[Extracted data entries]
+++

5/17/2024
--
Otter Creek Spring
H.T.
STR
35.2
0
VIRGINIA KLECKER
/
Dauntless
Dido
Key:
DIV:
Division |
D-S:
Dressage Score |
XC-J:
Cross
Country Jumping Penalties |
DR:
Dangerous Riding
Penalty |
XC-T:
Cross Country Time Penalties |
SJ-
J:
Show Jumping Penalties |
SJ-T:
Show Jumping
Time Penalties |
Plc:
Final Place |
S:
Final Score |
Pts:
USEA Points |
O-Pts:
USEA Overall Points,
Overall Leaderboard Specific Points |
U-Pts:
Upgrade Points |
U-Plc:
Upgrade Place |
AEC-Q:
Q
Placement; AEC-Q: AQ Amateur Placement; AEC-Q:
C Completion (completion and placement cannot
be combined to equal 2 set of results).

+++

| TASK GOAL |
Once the line with "USEA Points |" is found, transcribe it and each line after it through the final line of the entries, exactly and only.

| THE ANSWER |
USEA Points |
O-Pts:
USEA Overall Points,
Overall Leaderboard Specific Points |
U-Pts:
Upgrade Points |
U-Plc:
Upgrade Place |
AEC-Q:
Q
Placement; AEC-Q: AQ Amateur Placement; AEC-Q:
C Completion (completion and placement cannot
be combined to equal 2 set of results).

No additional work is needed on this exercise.